[Collected data]
— START —

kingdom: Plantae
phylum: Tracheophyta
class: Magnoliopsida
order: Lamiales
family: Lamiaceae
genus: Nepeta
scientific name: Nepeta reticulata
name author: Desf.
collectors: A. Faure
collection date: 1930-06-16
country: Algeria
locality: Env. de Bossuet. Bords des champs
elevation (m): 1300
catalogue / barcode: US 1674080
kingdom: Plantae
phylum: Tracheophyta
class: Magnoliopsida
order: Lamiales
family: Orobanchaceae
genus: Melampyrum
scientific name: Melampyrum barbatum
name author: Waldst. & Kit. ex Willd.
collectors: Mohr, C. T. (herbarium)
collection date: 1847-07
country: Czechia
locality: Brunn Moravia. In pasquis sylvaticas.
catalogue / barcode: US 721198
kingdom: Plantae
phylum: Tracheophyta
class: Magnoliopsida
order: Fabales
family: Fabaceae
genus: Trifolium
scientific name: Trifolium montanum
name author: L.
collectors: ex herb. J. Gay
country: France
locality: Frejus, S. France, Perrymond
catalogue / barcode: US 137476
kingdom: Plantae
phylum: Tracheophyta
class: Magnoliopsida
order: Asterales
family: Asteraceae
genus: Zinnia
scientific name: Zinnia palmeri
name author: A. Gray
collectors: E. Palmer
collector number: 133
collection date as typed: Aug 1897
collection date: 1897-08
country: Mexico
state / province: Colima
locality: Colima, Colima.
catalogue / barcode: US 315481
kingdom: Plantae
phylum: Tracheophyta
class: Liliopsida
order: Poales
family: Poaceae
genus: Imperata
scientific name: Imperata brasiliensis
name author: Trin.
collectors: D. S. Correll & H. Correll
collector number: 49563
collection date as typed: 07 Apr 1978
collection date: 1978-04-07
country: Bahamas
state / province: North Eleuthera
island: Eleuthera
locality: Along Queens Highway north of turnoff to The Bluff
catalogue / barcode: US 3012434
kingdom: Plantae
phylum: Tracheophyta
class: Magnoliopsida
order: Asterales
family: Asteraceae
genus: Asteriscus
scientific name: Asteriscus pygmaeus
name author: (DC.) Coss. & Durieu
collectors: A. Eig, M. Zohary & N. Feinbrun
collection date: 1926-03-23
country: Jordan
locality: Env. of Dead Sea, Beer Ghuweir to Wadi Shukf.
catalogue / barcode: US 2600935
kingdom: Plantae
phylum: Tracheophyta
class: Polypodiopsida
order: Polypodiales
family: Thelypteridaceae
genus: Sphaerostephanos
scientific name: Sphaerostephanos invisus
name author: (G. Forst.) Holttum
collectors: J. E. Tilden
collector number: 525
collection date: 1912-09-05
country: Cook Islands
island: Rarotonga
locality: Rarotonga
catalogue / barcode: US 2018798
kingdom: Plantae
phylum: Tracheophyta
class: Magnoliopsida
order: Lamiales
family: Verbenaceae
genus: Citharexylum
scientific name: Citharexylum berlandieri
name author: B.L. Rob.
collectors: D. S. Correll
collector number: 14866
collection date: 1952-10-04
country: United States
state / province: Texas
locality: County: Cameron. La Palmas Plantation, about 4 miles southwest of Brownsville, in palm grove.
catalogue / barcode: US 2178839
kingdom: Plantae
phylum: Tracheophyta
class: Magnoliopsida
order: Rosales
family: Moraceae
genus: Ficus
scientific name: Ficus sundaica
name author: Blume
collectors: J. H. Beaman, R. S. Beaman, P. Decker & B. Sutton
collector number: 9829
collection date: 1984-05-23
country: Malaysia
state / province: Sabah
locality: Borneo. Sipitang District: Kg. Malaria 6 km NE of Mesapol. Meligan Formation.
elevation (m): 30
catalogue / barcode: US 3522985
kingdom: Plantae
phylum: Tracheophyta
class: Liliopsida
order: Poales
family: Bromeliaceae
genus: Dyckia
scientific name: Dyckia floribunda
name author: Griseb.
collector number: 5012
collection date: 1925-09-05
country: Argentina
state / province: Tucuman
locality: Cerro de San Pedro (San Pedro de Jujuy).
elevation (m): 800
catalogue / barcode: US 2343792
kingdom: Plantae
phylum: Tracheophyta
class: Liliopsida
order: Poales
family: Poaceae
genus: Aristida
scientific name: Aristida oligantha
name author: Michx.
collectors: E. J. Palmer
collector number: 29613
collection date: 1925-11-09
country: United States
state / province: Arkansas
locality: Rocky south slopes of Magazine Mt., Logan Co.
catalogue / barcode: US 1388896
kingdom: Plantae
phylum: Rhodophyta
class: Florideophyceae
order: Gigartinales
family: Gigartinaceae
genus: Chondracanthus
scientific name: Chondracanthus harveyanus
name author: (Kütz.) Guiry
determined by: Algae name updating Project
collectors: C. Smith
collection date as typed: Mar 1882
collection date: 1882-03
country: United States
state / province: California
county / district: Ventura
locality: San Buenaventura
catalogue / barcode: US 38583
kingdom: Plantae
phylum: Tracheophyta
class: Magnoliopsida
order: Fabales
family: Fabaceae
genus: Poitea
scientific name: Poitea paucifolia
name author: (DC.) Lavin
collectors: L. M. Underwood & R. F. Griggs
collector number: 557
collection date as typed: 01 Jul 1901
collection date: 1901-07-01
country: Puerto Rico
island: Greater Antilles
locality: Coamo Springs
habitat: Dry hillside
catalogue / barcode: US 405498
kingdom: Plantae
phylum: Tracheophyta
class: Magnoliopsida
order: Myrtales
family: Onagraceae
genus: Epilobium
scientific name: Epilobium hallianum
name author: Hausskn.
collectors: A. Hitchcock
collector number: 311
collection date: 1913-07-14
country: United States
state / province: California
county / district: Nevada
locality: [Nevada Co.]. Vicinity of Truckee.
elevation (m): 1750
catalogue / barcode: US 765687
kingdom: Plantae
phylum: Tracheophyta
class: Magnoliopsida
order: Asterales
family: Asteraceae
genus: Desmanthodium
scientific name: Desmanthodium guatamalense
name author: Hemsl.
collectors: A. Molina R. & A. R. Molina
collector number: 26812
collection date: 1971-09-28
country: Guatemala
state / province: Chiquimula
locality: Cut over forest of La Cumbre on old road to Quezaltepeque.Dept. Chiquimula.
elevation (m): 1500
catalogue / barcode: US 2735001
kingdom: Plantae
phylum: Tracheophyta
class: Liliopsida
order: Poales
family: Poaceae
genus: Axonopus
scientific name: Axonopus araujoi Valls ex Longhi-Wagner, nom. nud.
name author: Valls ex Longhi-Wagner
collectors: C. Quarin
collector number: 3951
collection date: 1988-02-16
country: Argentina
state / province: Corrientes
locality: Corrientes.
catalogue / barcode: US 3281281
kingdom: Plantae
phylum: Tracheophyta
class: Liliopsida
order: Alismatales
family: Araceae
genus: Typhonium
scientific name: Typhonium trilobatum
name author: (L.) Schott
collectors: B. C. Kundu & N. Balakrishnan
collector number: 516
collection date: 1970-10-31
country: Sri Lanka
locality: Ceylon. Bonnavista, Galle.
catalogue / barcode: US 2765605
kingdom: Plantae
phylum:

— END —

§ Task requirements
Rewrite all the entries, changing each "catalogue / barcode" to "catalog / barcode" and leaving the rest unchanged.

§ Problem solution
kingdom: Plantae
phylum: Tracheophyta
class: Magnoliopsida
order: Lamiales
family: Lamiaceae
genus: Nepeta
scientific name: Nepeta reticulata
name author: Desf.
collectors: A. Faure
collection date: 1930-06-16
country: Algeria
locality: Env. de Bossuet. Bords des champs
elevation (m): 1300
catalog / barcode: US 1674080
kingdom: Plantae
phylum: Tracheophyta
class: Magnoliopsida
order: Lamiales
family: Orobanchaceae
genus: Melampyrum
scientific name: Melampyrum barbatum
name author: Waldst. & Kit. ex Willd.
collectors: Mohr, C. T. (herbarium)
collection date: 1847-07
country: Czechia
locality: Brunn Moravia. In pasquis sylvaticas.
catalog / barcode: US 721198
kingdom: Plantae
phylum: Tracheophyta
class: Magnoliopsida
order: Fabales
family: Fabaceae
genus: Trifolium
scientific name: Trifolium montanum
name author: L.
collectors: ex herb. J. Gay
country: France
locality: Frejus, S. France, Perrymond
catalog / barcode: US 137476
kingdom: Plantae
phylum: Tracheophyta
class: Magnoliopsida
order: Asterales
family: Asteraceae
genus: Zinnia
scientific name: Zinnia palmeri
name author: A. Gray
collectors: E. Palmer
collector number: 133
collection date as typed: Aug 1897
collection date: 1897-08
country: Mexico
state / province: Colima
locality: Colima, Colima.
catalog / barcode: US 315481
kingdom: Plantae
phylum: Tracheophyta
class: Liliopsida
order: Poales
family: Poaceae
genus: Imperata
scientific name: Imperata brasiliensis
name author: Trin.
collectors: D. S. Correll & H. Correll
collector number: 49563
collection date as typed: 07 Apr 1978
collection date: 1978-04-07
country: Bahamas
state / province: North Eleuthera
island: Eleuthera
locality: Along Queens Highway north of turnoff to The Bluff
catalog / barcode: US 3012434
kingdom: Plantae
phylum: Tracheophyta
class: Magnoliopsida
order: Asterales
family: Asteraceae
genus: Asteriscus
scientific name: Asteriscus pygmaeus
name author: (DC.) Coss. & Durieu
collectors: A. Eig, M. Zohary & N. Feinbrun
collection date: 1926-03-23
country: Jordan
locality: Env. of Dead Sea, Beer Ghuweir to Wadi Shukf.
catalog / barcode: US 2600935
kingdom: Plantae
phylum: Tracheophyta
class: Polypodiopsida
order: Polypodiales
family: Thelypteridaceae
genus: Sphaerostephanos
scientific name: Sphaerostephanos invisus
name author: (G. Forst.) Holttum
collectors: J. E. Tilden
collector number: 525
collection date: 1912-09-05
country: Cook Islands
island: Rarotonga
locality: Rarotonga
catalog / barcode: US 2018798
kingdom: Plantae
phylum: Tracheophyta
class: Magnoliopsida
order: Lamiales
family: Verbenaceae
genus: Citharexylum
scientific name: Citharexylum berlandieri
name author: B.L. Rob.
collectors: D. S. Correll
collector number: 14866
collection date: 1952-10-04
country: United States
state / province: Texas
locality: County: Cameron. La Palmas Plantation, about 4 miles southwest of Brownsville, in palm grove.
catalog / barcode: US 2178839
kingdom: Plantae
phylum: Tracheophyta
class: Magnoliopsida
order: Rosales
family: Moraceae
genus: Ficus
scientific name: Ficus sundaica
name author: Blume
collectors: J. H. Beaman, R. S. Beaman, P. Decker & B. Sutton
collector number: 9829
collection date: 1984-05-23
country: Malaysia
state / province: Sabah
locality: Borneo. Sipitang District: Kg. Malaria 6 km NE of Mesapol. Meligan Formation.
elevation (m): 30
catalog / barcode: US 3522985
kingdom: Plantae
phylum: Tracheophyta
class: Liliopsida
order: Poales
family: Bromeliaceae
genus: Dyckia
scientific name: Dyckia floribunda
name author: Griseb.
collector number: 5012
collection date: 1925-09-05
country: Argentina
state / province: Tucuman
locality: Cerro de San Pedro (San Pedro de Jujuy).
elevation (m): 800
catalog / barcode: US 2343792
kingdom: Plantae
phylum: Tracheophyta
class: Liliopsida
order: Poales
family: Poaceae
genus: Aristida
scientific name: Aristida oligantha
name author: Michx.
collectors: E. J. Palmer
collector number: 29613
collection date: 1925-11-09
country: United States
state / province: Arkansas
locality: Rocky south slopes of Magazine Mt., Logan Co.
catalog / barcode: US 1388896
kingdom: Plantae
phylum: Rhodophyta
class: Florideophyceae
order: Gigartinales
family: Gigartinaceae
genus: Chondracanthus
scientific name: Chondracanthus harveyanus
name author: (Kütz.) Guiry
determined by: Algae name updating Project
collectors: C. Smith
collection date as typed: Mar 1882
collection date: 1882-03
country: United States
state / province: California
county / district: Ventura
locality: San Buenaventura
catalog / barcode: US 38583
kingdom: Plantae
phylum: Tracheophyta
class: Magnoliopsida
order: Fabales
family: Fabaceae
genus: Poitea
scientific name: Poitea paucifolia
name author: (DC.) Lavin
collectors: L. M. Underwood & R. F. Griggs
collector number: 557
collection date as typed: 01 Jul 1901
collection date: 1901-07-01
country: Puerto Rico
island: Greater Antilles
locality: Coamo Springs
habitat: Dry hillside
catalog / barcode: US 405498
kingdom: Plantae
phylum: Tracheophyta
class: Magnoliopsida
order: Myrtales
family: Onagraceae
genus: Epilobium
scientific name: Epilobium hallianum
name author: Hausskn.
collectors: A. Hitchcock
collector number: 311
collection date: 1913-07-14
country: United States
state / province: California
county / district: Nevada
locality: [Nevada Co.]. Vicinity of Truckee.
elevation (m): 1750
catalog / barcode: US 765687
kingdom: Plantae
phylum: Tracheophyta
class: Magnoliopsida
order: Asterales
family: Asteraceae
genus: Desmanthodium
scientific name: Desmanthodium guatamalense
name author: Hemsl.
collectors: A. Molina R. & A. R. Molina
collector number: 26812
collection date: 1971-09-28
country: Guatemala
state / province: Chiquimula
locality: Cut over forest of La Cumbre on old road to Quezaltepeque.Dept. Chiquimula.
elevation (m): 1500
catalog / barcode: US 2735001
kingdom: Plantae
phylum: Tracheophyta
class: Liliopsida
order: Poales
family: Poaceae
genus: Axonopus
scientific name: Axonopus araujoi Valls ex Longhi-Wagner, nom. nud.
name author: Valls ex Longhi-Wagner
collectors: C. Quarin
collector number: 3951
collection date: 1988-02-16
country: Argentina
state / province: Corrientes
locality: Corrientes.
catalog / barcode: US 3281281
kingdom: Plantae
phylum: Tracheophyta
class: Liliopsida
order: Alismatales
family: Araceae
genus: Typhonium
scientific name: Typhonium trilobatum
name author: (L.) Schott
collectors: B. C. Kundu & N. Balakrishnan
collector number: 516
collection date: 1970-10-31
country: Sri Lanka
locality: Ceylon. Bonnavista, Galle.
catalog / barcode: US 2765605
kingdom: Plantae
phylum:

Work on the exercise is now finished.